┌──
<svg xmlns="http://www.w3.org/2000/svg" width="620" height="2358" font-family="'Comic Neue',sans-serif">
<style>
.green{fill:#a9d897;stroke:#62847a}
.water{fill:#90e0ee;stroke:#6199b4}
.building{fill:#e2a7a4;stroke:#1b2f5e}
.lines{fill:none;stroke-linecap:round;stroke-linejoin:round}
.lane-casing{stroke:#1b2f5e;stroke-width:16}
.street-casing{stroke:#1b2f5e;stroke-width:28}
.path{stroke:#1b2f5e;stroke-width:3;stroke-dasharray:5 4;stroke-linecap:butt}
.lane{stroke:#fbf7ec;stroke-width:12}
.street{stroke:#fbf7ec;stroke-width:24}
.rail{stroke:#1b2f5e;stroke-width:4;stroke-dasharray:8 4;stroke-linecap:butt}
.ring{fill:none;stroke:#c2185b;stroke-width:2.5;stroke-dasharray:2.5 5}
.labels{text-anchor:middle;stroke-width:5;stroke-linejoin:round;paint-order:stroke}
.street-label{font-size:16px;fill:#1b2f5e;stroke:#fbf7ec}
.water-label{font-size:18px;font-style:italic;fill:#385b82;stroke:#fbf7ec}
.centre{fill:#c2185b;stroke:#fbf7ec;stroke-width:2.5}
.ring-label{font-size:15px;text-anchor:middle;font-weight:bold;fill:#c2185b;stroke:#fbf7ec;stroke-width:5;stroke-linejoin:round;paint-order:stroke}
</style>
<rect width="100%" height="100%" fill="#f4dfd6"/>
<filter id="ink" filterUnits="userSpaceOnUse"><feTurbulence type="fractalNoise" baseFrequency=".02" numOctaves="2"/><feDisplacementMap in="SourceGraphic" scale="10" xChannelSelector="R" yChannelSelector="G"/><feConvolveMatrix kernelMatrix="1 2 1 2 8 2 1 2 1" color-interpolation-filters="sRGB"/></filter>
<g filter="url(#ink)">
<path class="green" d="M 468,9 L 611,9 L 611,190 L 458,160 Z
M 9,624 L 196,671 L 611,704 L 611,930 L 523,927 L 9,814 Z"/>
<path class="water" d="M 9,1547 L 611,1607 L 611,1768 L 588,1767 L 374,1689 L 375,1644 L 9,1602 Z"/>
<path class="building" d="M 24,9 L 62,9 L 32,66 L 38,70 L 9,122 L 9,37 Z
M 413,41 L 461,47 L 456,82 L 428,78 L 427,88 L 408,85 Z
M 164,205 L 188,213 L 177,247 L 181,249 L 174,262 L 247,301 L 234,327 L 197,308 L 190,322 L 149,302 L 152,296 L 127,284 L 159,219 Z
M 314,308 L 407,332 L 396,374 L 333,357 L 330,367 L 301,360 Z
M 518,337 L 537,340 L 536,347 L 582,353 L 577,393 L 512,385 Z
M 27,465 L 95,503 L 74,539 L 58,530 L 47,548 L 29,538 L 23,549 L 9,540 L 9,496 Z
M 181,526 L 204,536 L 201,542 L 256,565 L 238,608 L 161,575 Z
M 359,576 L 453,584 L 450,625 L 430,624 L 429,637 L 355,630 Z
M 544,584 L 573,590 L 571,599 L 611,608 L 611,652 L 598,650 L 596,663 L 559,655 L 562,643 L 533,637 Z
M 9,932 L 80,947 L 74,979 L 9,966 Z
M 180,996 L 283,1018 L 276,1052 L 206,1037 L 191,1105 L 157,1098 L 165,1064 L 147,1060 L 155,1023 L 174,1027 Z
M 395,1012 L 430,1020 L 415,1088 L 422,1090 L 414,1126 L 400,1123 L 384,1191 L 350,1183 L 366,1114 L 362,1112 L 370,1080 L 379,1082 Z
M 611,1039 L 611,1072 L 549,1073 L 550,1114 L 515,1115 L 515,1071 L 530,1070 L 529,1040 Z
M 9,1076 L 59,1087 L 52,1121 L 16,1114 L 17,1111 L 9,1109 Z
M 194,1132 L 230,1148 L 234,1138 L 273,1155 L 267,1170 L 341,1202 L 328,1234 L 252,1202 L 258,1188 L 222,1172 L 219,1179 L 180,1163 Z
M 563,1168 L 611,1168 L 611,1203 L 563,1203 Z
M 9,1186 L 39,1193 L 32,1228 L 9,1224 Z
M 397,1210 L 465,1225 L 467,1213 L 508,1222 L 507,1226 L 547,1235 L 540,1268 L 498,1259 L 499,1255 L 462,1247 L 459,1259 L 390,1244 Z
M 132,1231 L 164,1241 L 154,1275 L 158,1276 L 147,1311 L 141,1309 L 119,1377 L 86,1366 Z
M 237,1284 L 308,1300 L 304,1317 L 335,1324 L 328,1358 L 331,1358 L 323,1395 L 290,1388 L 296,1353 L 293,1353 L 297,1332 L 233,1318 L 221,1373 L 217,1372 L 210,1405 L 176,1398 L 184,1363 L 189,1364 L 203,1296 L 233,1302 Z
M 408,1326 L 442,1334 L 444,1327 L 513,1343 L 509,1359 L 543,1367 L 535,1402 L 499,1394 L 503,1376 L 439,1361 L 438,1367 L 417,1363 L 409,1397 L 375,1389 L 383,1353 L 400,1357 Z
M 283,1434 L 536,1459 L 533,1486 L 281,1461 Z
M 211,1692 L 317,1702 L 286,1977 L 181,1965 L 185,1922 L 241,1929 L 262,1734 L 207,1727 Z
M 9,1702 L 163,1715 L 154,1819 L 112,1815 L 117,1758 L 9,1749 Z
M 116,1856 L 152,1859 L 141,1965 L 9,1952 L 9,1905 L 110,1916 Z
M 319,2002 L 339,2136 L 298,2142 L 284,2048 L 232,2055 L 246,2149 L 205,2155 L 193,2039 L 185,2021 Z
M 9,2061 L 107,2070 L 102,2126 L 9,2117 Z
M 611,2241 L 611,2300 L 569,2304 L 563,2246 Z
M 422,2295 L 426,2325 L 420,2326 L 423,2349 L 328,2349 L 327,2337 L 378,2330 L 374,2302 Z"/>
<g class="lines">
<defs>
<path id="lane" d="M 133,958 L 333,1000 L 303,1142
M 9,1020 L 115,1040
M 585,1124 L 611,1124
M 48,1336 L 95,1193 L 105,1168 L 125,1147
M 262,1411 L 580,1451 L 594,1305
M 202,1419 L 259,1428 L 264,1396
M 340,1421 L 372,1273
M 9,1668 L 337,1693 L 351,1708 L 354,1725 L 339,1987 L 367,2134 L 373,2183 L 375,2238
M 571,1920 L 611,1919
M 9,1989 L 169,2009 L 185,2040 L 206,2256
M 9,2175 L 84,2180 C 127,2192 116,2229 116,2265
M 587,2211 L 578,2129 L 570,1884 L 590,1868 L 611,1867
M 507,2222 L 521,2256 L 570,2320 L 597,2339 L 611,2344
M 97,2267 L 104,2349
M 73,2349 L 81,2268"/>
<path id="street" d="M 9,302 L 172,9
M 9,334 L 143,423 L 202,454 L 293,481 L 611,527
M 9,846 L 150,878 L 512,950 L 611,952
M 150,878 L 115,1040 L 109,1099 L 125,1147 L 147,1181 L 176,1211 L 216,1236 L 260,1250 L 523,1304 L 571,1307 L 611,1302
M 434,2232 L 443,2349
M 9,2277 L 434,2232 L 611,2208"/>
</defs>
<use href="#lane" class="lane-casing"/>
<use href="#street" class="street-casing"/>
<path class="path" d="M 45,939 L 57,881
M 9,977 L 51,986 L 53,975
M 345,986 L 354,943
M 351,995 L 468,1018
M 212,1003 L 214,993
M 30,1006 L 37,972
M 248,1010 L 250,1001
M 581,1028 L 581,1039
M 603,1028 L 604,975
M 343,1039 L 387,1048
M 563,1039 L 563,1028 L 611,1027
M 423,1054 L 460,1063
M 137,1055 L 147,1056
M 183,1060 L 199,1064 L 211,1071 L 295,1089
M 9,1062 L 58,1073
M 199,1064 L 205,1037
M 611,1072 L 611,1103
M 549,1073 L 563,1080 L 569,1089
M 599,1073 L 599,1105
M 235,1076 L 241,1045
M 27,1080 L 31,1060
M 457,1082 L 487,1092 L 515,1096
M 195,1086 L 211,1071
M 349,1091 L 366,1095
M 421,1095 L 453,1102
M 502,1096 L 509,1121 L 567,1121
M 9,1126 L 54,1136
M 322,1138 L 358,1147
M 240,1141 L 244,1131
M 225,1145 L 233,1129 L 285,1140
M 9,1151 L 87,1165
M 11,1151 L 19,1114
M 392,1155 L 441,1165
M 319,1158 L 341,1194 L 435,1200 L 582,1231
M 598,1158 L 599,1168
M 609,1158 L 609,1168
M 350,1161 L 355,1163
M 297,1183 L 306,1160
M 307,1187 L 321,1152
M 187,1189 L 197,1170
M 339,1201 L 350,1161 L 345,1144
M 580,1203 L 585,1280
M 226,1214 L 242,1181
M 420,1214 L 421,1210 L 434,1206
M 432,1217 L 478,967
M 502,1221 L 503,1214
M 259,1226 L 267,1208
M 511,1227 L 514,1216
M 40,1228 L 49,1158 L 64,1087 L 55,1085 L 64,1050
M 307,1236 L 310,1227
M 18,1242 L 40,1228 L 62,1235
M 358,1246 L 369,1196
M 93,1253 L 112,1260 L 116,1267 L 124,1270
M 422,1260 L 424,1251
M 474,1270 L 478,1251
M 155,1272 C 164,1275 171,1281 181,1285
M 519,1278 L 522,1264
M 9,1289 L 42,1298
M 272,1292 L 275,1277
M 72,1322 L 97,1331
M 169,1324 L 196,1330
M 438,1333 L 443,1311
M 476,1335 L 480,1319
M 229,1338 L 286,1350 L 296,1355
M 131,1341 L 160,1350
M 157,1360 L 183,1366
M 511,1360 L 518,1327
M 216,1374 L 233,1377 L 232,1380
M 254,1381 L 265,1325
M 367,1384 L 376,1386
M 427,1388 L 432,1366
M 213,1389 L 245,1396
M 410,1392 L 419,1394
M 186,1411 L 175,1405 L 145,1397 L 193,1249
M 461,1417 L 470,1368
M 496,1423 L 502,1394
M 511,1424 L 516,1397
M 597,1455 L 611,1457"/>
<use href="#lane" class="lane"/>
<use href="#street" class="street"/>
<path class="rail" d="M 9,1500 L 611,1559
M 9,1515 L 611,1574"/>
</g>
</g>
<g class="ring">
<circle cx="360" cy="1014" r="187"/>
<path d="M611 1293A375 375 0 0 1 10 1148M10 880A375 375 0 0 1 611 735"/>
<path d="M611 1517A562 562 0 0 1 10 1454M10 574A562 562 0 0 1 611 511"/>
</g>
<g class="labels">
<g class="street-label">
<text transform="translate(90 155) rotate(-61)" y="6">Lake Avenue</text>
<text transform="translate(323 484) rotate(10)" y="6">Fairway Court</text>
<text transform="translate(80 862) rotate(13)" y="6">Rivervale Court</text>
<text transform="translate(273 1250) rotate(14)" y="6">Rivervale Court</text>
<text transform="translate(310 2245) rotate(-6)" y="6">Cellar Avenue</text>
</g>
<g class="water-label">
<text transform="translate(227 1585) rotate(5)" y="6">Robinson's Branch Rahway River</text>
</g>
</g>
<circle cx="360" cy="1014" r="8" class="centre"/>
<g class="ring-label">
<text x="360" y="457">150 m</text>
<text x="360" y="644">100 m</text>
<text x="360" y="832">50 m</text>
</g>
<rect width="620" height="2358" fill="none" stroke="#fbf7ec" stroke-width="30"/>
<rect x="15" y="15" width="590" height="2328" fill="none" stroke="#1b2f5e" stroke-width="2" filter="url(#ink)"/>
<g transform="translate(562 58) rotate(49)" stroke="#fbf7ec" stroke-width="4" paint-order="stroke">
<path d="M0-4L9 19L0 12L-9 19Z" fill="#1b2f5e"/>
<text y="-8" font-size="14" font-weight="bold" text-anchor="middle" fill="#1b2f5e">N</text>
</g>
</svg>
└──
┌──
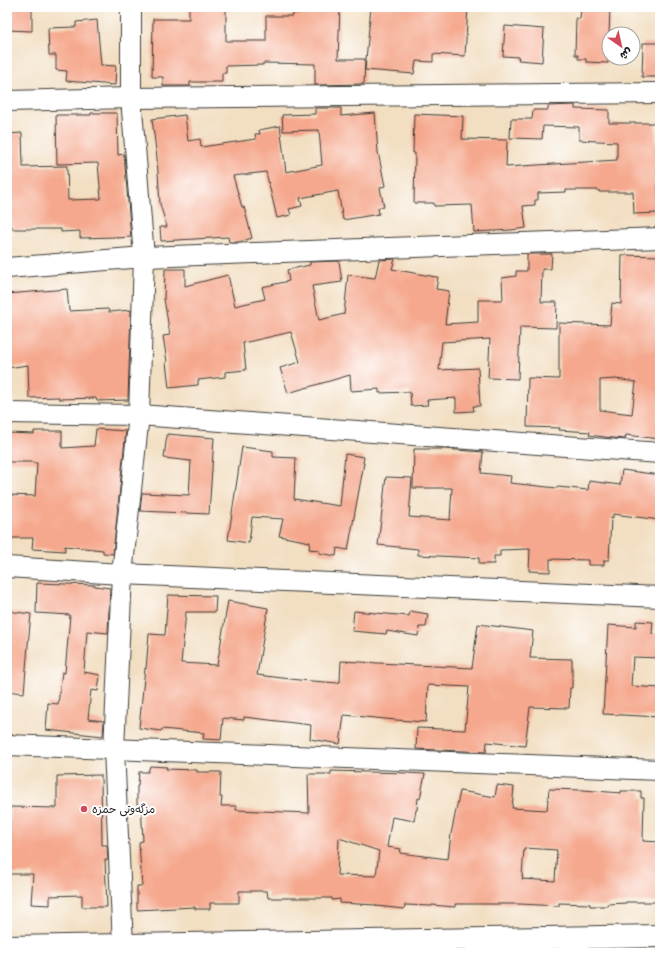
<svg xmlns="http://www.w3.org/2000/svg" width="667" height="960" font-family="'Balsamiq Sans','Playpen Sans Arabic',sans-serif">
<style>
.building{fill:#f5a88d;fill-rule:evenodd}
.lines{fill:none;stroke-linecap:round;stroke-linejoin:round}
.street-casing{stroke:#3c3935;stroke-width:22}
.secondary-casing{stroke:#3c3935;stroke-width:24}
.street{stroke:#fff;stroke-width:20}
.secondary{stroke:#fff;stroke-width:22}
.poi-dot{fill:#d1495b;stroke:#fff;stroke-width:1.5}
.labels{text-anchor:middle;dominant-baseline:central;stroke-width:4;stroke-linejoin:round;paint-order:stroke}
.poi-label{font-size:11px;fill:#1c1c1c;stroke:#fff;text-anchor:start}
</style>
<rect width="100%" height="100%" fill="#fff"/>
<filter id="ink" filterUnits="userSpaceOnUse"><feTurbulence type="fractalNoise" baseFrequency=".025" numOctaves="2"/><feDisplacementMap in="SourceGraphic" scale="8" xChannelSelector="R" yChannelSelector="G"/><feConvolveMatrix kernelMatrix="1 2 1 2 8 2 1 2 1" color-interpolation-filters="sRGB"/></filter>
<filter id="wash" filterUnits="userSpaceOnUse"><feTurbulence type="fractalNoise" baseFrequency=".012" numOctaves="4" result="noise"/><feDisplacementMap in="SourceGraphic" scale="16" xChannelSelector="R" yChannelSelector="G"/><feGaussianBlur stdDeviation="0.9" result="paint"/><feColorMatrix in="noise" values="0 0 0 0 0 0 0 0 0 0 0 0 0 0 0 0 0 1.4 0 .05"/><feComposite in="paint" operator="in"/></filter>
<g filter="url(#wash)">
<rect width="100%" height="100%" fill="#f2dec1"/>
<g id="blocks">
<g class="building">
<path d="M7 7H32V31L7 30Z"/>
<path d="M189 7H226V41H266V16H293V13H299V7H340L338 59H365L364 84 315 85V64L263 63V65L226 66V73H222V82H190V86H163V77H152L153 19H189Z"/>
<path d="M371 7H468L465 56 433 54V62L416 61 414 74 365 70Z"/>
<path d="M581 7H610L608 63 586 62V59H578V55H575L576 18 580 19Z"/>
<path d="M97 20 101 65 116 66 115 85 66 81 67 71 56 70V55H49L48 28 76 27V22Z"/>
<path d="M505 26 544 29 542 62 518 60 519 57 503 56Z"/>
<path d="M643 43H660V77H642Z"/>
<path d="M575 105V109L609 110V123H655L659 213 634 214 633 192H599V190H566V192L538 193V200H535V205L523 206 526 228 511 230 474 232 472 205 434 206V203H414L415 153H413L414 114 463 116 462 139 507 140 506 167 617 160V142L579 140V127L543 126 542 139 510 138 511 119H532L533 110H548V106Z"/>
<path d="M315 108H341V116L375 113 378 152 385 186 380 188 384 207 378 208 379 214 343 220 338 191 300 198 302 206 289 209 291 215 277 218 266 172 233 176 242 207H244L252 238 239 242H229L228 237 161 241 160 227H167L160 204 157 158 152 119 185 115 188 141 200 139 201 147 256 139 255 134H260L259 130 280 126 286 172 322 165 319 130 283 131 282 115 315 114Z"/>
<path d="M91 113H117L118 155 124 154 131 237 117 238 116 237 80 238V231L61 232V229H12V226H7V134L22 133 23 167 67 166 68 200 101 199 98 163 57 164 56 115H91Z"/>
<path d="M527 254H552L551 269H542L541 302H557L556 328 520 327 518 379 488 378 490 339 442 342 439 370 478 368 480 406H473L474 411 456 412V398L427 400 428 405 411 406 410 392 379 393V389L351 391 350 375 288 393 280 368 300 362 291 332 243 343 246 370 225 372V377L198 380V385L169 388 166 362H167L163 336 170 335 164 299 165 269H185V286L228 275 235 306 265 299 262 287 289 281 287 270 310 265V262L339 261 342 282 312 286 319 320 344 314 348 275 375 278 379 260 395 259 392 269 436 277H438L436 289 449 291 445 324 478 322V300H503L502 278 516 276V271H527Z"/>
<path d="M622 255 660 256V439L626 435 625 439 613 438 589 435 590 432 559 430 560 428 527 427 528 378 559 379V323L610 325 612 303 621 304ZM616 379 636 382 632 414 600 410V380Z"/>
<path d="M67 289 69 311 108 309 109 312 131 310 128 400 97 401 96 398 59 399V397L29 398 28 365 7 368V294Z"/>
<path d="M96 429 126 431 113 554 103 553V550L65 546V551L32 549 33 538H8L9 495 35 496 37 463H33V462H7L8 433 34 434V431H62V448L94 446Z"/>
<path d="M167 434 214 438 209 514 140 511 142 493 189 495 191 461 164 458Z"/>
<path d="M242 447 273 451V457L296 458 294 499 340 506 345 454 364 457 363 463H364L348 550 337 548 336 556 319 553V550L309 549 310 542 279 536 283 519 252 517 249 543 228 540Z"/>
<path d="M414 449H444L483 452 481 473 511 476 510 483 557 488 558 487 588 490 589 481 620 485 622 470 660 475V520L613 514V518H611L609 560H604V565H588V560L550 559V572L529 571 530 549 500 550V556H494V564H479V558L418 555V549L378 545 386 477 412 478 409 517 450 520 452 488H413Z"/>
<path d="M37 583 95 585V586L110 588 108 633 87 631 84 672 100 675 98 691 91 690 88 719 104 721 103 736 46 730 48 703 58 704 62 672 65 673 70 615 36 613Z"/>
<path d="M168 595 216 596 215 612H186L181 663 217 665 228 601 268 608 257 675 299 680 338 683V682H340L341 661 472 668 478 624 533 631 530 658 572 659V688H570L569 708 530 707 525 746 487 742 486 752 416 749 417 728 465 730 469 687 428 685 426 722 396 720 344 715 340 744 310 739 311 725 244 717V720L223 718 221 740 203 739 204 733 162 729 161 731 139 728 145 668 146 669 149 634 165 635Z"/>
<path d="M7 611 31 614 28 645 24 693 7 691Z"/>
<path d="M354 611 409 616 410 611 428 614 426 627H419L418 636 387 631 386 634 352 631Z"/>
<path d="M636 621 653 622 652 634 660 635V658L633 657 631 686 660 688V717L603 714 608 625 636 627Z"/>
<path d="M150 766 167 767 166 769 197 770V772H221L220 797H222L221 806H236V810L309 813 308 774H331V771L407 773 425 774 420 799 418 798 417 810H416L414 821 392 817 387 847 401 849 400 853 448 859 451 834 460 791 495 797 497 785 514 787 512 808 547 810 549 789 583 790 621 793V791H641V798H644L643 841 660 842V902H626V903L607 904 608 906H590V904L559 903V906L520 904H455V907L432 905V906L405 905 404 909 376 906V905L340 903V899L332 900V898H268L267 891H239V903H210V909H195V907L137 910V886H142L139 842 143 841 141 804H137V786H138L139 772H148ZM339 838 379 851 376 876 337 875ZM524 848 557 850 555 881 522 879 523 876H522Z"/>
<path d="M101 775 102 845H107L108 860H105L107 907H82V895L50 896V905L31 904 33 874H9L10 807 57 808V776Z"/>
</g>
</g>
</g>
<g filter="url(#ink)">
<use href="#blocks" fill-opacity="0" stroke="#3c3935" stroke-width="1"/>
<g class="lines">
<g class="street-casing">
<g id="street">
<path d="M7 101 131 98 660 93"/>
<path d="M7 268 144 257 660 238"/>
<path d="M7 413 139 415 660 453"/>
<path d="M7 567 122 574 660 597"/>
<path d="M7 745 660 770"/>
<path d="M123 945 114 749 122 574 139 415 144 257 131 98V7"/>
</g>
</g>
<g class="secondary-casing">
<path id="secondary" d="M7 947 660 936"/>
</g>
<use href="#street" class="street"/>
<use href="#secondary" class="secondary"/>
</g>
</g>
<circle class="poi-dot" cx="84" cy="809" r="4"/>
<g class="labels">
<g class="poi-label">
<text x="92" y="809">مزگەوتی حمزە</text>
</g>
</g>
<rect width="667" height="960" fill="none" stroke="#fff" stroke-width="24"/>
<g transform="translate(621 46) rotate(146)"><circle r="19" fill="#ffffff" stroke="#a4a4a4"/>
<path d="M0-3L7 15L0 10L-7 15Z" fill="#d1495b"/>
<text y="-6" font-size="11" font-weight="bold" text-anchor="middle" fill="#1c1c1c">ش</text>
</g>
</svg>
└──
State how many lines in the entries hold "scale". Nothing should come before or after the number.

**Exercise answer**
3